══ Provided data

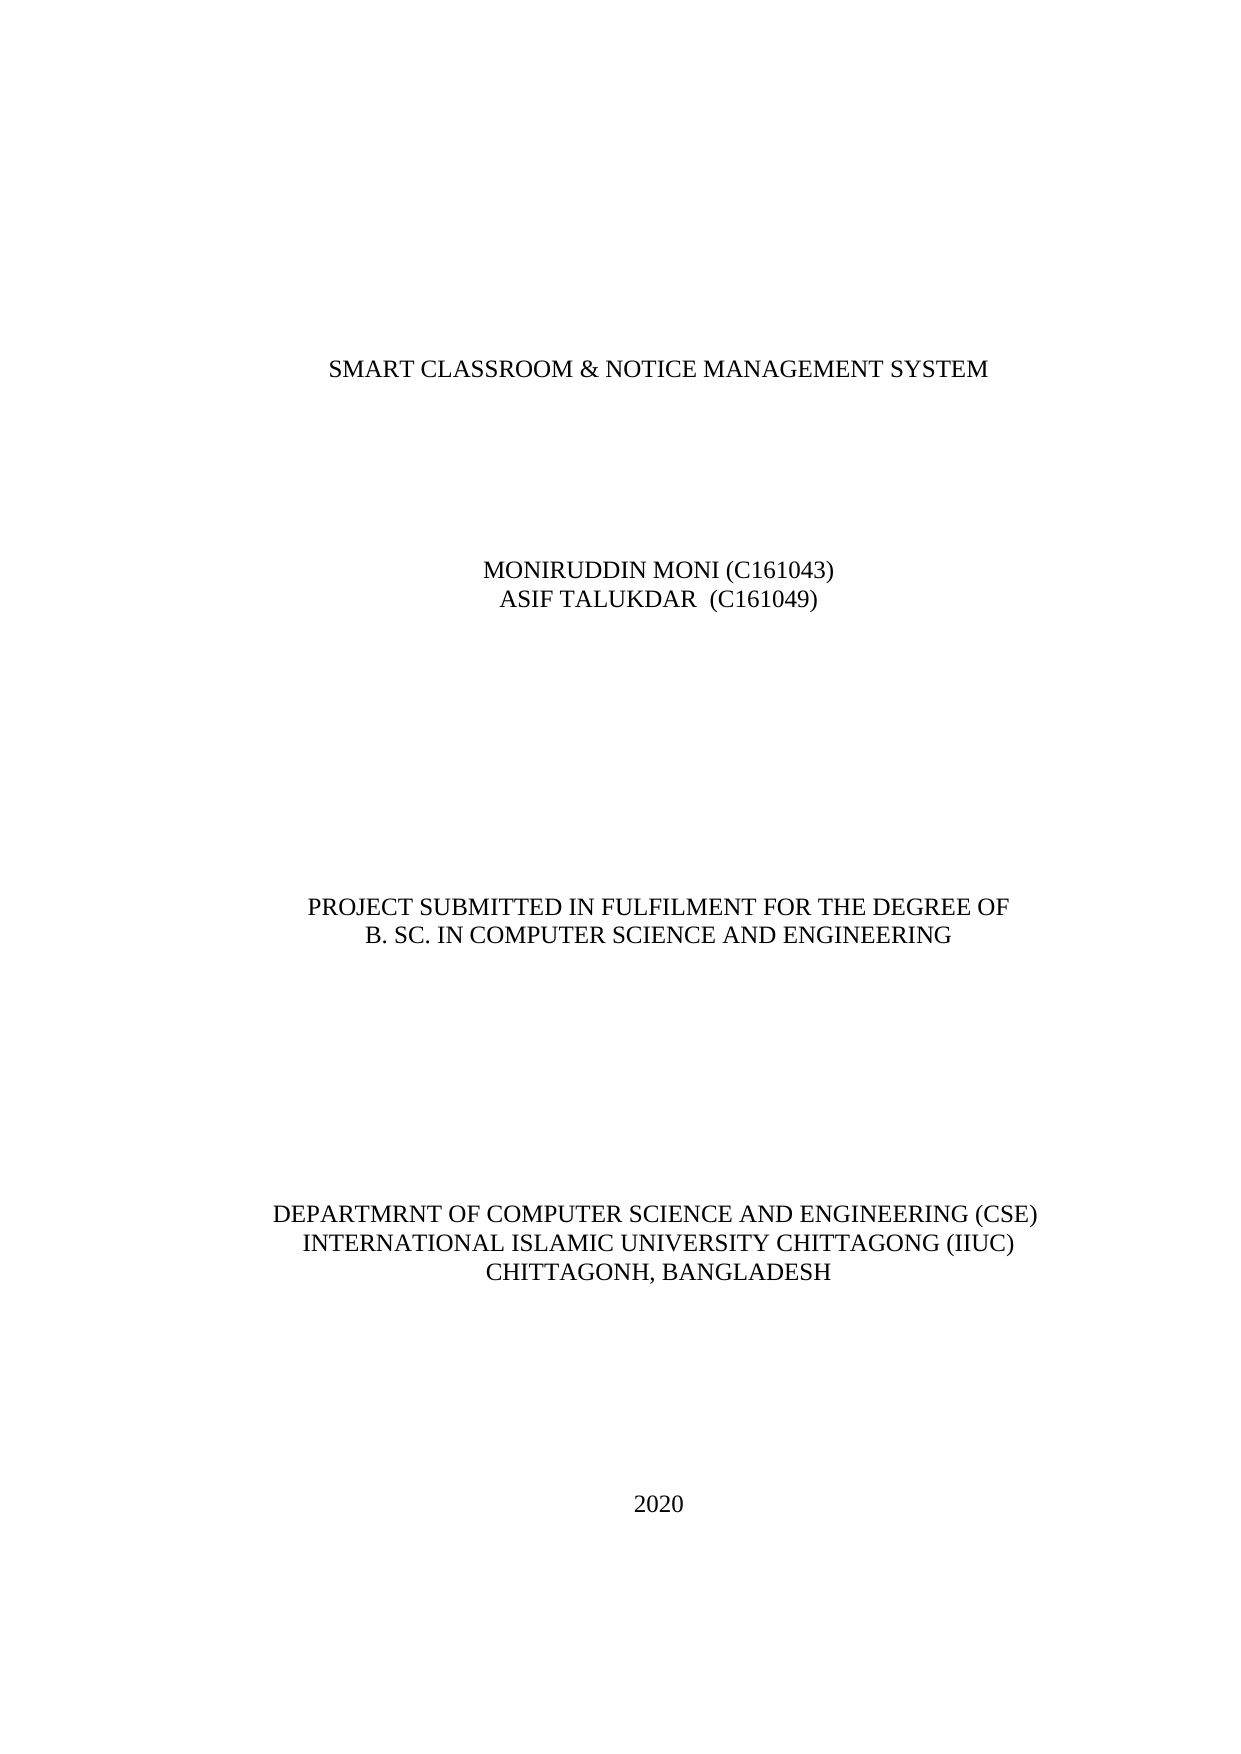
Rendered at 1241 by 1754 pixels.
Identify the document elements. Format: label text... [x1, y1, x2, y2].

text PROJECT Submitted in Fulfilment FOR the degree of B. Sc. in COMPUTER SCIENCE AND ENGINEERING [224, 892, 1092, 949]
text ASIF TALUKDAR (C161049) [224, 584, 1092, 613]
text MONIRUDDIN MONI (C161043) [224, 556, 1092, 584]
text Departmrnt of Computer Science and Engineering (CSE) INTERNATIONAL ISLAMIC UNIVERSITY CHITTAGONG (IIUC) Chittagonh, Bangladesh [224, 1199, 1092, 1286]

════

**Problem description:** When you copy the lines above, drop the pictures and keep everything else exact.

**Result of the task:**
Rendered at 1241 by 1754 pixels.
Identify the document elements. Format: label text... [x1, y1, x2, y2].

text PROJECT Submitted in Fulfilment FOR the degree of B. Sc. in COMPUTER SCIENCE AND ENGINEERING [224, 892, 1092, 949]
text ASIF TALUKDAR (C161049) [224, 584, 1092, 613]
text MONIRUDDIN MONI (C161043) [224, 556, 1092, 584]
text Departmrnt of Computer Science and Engineering (CSE) INTERNATIONAL ISLAMIC UNIVERSITY CHITTAGONG (IIUC) Chittagonh, Bangladesh [224, 1199, 1092, 1286]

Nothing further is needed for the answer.